Beijing-based Sunway has issued two patches that address the vulnerabilities, and the China National Vulnerability Database has confirmed the effectiveness of the patches.
US-CERT said that Dillon Beresford of NSS Labs identified the Sunway vulnerabilities. Earlier this year, Beresford identified vulnerabilities in Siemens programmable logic controllers (PLC), which were the target of the Stuxnet worm, and made news because he decided not to deliver a presentation on the vulnerabilities due to concerns that Siemens did not have a fix ready. Siemens subsequently fixed the vulnerabilities, according to US-CERT.
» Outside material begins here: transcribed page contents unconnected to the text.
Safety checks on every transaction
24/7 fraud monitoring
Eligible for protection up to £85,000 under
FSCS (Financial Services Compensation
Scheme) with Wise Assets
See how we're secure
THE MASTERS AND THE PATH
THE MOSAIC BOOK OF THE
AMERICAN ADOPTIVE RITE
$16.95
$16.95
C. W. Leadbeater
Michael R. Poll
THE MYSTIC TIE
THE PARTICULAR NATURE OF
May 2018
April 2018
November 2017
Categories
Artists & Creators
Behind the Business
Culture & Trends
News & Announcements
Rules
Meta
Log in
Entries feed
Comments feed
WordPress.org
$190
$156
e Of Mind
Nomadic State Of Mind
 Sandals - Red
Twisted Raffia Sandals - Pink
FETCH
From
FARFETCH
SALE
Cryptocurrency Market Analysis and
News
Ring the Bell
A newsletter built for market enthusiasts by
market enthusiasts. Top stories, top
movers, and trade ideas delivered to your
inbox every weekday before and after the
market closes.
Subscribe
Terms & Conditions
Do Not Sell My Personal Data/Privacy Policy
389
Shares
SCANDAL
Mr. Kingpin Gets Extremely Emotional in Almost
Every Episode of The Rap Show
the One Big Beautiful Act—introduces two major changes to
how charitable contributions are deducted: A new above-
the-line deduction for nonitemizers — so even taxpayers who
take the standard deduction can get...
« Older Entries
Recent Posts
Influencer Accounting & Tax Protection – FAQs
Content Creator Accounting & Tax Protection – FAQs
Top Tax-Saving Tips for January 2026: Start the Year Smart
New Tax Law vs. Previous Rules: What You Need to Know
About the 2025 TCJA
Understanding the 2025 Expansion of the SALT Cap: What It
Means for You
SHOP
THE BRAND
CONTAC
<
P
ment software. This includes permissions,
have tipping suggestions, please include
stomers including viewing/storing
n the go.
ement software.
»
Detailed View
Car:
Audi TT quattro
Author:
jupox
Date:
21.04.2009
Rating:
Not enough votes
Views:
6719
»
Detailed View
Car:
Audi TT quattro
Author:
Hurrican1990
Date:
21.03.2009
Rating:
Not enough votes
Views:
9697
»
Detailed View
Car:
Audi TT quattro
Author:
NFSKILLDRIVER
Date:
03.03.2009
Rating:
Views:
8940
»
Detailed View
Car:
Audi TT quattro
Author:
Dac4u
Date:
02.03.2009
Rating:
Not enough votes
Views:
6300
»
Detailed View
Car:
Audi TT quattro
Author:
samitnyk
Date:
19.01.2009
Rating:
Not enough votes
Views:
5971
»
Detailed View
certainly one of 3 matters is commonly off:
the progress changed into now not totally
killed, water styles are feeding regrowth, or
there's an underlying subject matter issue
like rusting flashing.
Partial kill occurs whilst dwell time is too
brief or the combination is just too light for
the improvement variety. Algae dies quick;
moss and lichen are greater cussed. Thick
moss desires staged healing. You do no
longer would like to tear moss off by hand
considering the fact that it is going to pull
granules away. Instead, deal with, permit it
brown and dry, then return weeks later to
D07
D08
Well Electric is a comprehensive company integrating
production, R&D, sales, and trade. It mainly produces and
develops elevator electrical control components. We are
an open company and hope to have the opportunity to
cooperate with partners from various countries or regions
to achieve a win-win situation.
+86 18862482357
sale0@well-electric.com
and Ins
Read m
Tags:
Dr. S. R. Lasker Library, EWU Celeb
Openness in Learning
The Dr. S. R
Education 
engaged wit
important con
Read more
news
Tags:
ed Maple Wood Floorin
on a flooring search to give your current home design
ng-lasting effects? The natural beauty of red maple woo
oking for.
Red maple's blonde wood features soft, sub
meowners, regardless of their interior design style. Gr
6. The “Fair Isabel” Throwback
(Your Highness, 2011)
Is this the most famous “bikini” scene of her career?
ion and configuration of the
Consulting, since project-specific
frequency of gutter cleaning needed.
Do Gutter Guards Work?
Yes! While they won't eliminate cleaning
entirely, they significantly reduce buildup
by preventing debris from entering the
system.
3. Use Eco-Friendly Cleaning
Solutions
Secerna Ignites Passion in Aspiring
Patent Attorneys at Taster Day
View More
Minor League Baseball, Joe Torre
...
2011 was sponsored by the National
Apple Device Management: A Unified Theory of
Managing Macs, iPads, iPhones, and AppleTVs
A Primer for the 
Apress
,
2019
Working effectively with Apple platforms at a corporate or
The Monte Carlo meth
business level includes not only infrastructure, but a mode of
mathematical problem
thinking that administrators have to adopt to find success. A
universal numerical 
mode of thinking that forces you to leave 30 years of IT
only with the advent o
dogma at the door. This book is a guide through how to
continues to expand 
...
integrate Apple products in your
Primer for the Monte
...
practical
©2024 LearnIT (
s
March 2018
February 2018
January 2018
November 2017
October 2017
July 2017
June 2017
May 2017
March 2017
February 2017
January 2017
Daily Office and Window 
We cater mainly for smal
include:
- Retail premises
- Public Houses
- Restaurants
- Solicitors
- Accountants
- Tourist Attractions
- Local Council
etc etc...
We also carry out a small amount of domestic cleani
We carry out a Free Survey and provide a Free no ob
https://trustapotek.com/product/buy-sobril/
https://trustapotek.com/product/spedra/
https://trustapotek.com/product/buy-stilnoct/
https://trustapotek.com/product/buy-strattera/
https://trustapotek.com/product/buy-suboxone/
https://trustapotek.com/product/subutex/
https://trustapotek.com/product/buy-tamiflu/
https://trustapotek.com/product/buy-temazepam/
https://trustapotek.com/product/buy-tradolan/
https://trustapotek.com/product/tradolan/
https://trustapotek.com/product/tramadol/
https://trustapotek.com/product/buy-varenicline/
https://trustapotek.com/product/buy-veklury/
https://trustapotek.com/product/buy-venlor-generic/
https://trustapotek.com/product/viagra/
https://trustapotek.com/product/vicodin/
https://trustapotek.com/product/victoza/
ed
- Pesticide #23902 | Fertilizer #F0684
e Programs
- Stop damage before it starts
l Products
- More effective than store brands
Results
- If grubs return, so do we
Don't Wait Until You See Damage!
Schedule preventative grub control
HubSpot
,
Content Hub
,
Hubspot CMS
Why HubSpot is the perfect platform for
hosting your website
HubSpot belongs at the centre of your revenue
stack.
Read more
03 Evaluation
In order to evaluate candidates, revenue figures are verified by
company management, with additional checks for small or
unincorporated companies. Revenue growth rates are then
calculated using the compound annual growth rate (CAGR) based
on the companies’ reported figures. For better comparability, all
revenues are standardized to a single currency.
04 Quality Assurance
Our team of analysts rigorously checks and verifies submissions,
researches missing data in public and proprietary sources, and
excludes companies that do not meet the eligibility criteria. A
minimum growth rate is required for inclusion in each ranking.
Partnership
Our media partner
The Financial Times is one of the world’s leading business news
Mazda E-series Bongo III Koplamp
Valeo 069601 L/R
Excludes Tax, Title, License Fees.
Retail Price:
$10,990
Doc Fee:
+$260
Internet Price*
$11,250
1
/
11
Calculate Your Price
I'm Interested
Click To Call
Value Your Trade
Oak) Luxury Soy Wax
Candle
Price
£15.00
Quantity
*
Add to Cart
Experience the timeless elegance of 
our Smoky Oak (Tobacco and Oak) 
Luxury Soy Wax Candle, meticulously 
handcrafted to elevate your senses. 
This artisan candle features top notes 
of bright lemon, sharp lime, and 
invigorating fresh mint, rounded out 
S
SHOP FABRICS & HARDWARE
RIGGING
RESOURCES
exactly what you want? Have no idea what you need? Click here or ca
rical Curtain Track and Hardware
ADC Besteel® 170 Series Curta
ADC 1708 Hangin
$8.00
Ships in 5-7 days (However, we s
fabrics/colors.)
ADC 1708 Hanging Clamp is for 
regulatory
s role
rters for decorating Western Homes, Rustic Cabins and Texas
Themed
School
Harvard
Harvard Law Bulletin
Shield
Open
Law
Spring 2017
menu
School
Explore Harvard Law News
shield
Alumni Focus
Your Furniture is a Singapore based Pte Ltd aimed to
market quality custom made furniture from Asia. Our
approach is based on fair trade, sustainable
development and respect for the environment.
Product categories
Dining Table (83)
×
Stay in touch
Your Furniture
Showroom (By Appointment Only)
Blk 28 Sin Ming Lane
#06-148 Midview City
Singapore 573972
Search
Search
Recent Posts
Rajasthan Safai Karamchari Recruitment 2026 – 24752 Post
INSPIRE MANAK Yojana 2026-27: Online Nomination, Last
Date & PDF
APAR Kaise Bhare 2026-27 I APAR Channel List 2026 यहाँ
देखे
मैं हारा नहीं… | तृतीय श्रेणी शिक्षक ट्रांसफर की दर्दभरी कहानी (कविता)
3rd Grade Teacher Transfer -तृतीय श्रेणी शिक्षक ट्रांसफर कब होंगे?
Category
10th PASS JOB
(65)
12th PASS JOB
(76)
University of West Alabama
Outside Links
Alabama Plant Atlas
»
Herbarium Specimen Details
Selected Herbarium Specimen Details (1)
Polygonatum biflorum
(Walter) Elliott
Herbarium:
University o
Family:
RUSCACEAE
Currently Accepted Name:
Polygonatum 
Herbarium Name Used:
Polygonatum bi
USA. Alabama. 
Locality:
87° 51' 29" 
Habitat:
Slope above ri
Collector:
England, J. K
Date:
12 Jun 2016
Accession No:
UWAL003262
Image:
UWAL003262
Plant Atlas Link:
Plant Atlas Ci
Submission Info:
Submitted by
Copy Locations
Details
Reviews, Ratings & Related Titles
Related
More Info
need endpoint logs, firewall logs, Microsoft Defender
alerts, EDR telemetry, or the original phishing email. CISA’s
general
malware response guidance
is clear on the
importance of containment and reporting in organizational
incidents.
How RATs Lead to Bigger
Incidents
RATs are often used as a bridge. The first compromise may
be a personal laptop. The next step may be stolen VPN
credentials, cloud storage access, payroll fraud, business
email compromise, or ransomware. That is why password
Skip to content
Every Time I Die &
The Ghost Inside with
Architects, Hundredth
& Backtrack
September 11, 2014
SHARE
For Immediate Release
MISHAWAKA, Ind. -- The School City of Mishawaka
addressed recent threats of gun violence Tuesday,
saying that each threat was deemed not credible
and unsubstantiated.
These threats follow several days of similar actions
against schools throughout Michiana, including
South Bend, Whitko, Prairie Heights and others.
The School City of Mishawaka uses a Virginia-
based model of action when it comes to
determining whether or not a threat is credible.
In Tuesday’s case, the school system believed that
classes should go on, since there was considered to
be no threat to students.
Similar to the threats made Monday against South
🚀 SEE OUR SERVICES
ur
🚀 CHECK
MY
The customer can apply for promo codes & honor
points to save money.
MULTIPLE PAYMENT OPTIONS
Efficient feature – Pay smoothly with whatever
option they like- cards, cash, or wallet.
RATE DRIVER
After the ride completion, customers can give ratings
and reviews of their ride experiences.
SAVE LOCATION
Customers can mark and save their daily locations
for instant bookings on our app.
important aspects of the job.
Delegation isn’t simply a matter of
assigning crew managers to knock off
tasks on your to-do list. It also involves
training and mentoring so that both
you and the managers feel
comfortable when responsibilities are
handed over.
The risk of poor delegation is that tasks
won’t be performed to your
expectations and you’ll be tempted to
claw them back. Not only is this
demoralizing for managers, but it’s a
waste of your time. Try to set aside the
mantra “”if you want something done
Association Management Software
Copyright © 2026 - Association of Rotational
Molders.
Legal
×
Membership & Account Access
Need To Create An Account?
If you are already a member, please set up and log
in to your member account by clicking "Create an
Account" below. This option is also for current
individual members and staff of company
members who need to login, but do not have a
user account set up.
While exploiting vulnerabilities in software is one way to go after an industrial control system, taking down a SCADA system only requires a network connection, a way to route packets to PLC, and a way to bypass traffic filters, warned Avishai Wool, chief technology officer with AlgoSec.
Wool told Infosecurity that most industrial control systems use antiquated protocols that were designed before the systems were hooked up to integrated communications networks. Should an attacker gain access to a vulnerable network, the attackers could use network links to manipulate the PLC and possibly destroy the infrastructure.
While the Stuxnet worm was sophisticated, its delivery mechanism, a USB drive, was “old fashioned”, Wool noted. Stuxnet “used the same distribution mechanism as the very first virus in the late 20th century”, he observed. The worm jumped from computer to computer until it found its way onto a PLC, he added.
But a sophisticated attacker could get access to the network and control the functioning of the PLC directly. This could be done through an unsecured wireless network or an electricity company website connected to a vulnerable network that also connects to a power plant, he explained.
“The PLC is connected to some piece of machinery and you have the SCADA system that talks to it. In between these two devices, there is a communications network….The communications protocols for this network were designed 20 to 30 years ago. So they were not designed with internet in mind….The protocols are fundamentally weak”, Wool explained.
“Potentially, someone could takeover an unprotected network, use their own SCADA system unbeknownst to the network owner, and could set up a homegrown control station with all of the controls of the actual operator. They could send controls to the machines on the network and instruct them to do whatever – shutdown, power-up, work too fast, anything. The destruction would be proportional to the machine being manipulated”, he said.
Wool stressed that plant operators need to update their communications network to reduce this vulnerability.
In a related development, the National Institute of Standard and Technology unveiled this week the final version of its Industrial Control Systems Security Guide. The guide provides recommendations for pipeline operators, power producers, manufacturers, air traffic control centers and other managers of critical infrastructures to secure their SCADA systems.